White House order mandates closer oversight of regulations that govern everyday life -- from food processing to mortgage insurance to air quality. President tightens rules of rulemaking

For better or worse, government regulation reaches into the nooks and crannies of everyday life. For example, this year various arms of the United States government will:

Work on rules revising the approved ways that food companies can barbecue meat.

Make final changes in regulations under which aid is given to states that provide special educational help to handicapped children.

Polish rules for issuing federal insurance on various kinds of adjustable-rate home mortgages.

Work on standards under which mining could take place in certain national recreational areas.

Study air quality in the cabins of planes operated by commerical airlines.

Descriptions of these regulatory actions occupy only a tiny part of a 616-page book the Reagan administration issued last week. ``Regulatory Program of the United States Government'' outlines 554 major regulatory steps the administration expects to take in the 12-month period ending March 31, 1986.

The book is the outgrowth of an executive order issued by President Reagan in January. It requires most departments and agencies to submit a list of all signifcant regulatory activity they plan for the year to the Office of Management and Budget (OMB). The order covers not only regulatory efforts already launched under the government's complex rules of administrative procedure but also ``prerulemaking actions,'' such as studies or advanced notice of proposed rulemaking.

Administration officials say having the OMB review regulatory plans will help nip intrusive and burdensome rules in the bud. The moves ``insure rulemaking activity . . . is consistent with law and the President's regulatory policies,'' says Joseph R. Wright Jr., acting OMB director. Previously, agencies did not have to seek OMB review until it was time to put the rules into effect.

Critics view the move as an attempt to stop needed regulations in their infancy, to thwart congressional oversight, and to keep the public from being able to participate effectively in rulemaking procedures.

``The purpose is to quash regulations, not issue regulations,'' says Joan Claybrook, president of Public Citizen, a self-styled public-interest lobbying group. If the OMB knows about a new regulation in its early stages, it can cut needed funding from the agency's budget, she says. And the OMB can ``give companies and industries the chance to see whether they can put the kibosh'' on new rules, she says.

``There is no way of holding OMB accountable on its actions'' that kill budding regulations, says Gary Bass, executive director of OMB Watch, a research group. ``It is an opportunity to really go after social regulations -- health, safety, and environmental'' that are harder for OMB to kill on cost-benefit grounds, he says.

Mr. Bass sees no problem with OMB acting as a clearinghouse on proposed regulation. But, he notes, Congress delegates rulemaking to a specific department ``because it carries the expertise.''

For him, the problem comes when OMB ``gets into mucking around in'' regulations, and the order ``allows them to expressly do that.''

Last month Rep. John D. Dingell (D) of Michigan wrote the President suggesting ``that OMB give more consideration to whether decisions are consistent with the intent of law and less with the consistency of those decisions with some nonstatutory program.''

Vice-President George Bush said last Thursday that he was ``puzzled by congressional criticism of this program on the grounds that it somehow usurps congressional oversight.
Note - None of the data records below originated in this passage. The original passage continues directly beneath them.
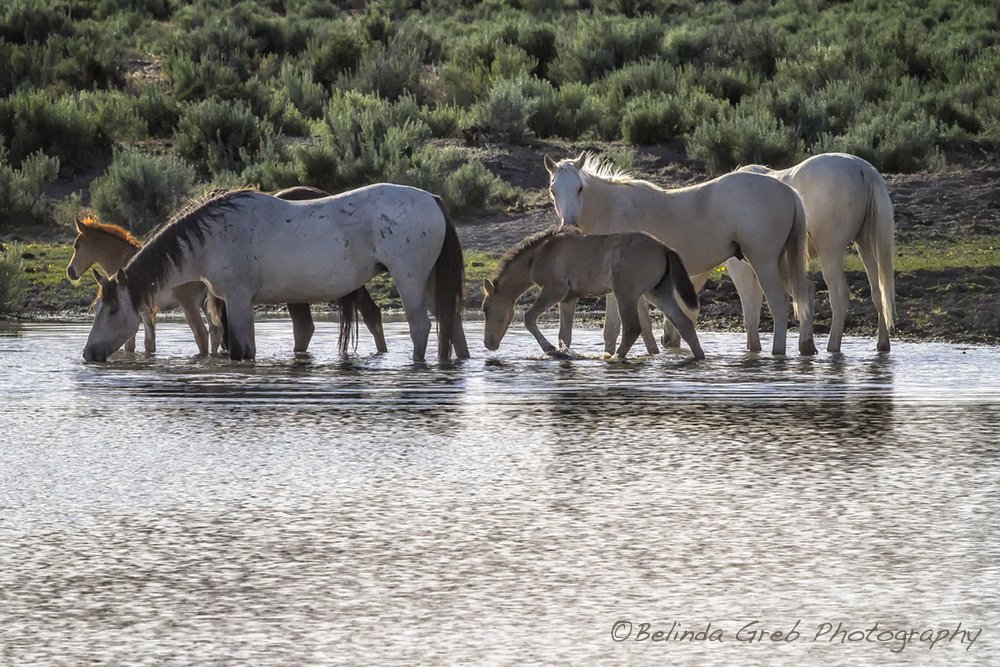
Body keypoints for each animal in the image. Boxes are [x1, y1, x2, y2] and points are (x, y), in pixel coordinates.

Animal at [67, 216, 222, 355]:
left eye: (76, 246)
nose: (70, 271)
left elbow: (131, 345)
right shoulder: (146, 311)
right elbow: (149, 343)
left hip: (189, 305)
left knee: (201, 334)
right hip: (205, 304)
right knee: (216, 332)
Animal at [83, 185, 468, 363]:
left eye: (113, 309)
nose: (88, 353)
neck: (213, 237)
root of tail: (433, 199)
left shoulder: (238, 299)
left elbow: (241, 350)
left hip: (410, 279)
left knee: (421, 327)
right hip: (432, 280)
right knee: (450, 323)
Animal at [482, 226, 705, 360]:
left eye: (486, 308)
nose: (488, 344)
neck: (538, 256)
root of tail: (664, 248)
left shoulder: (555, 289)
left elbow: (529, 317)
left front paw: (550, 349)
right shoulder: (569, 297)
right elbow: (565, 334)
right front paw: (563, 353)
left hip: (625, 293)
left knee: (632, 327)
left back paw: (615, 358)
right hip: (658, 293)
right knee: (684, 323)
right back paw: (699, 357)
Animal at [544, 153, 816, 356]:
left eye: (580, 188)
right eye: (553, 190)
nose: (569, 225)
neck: (612, 209)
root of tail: (788, 191)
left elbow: (612, 329)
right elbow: (644, 326)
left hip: (763, 262)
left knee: (778, 305)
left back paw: (778, 353)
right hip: (777, 262)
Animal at [734, 153, 895, 352]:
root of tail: (863, 169)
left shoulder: (745, 269)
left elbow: (750, 311)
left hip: (830, 252)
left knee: (839, 295)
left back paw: (832, 346)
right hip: (864, 243)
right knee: (878, 291)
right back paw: (883, 344)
It does nothing of the kind,'' he said. ``By publishing long-term agency plans and by improving the performance, knowledge, and accountability of Cabinet appointees, this program should improve the Congress's oversight ability.''

While this is the first time any administration has published a list of regulatory actions that reflects a president's views, another document, the Unified Agenda of Federal Regulations, lists rules formally proposed. But it does not list prerulemaking actions. And the items listed do not have White House approval and thus often do not take place at the time or in the manner described, administration officials say.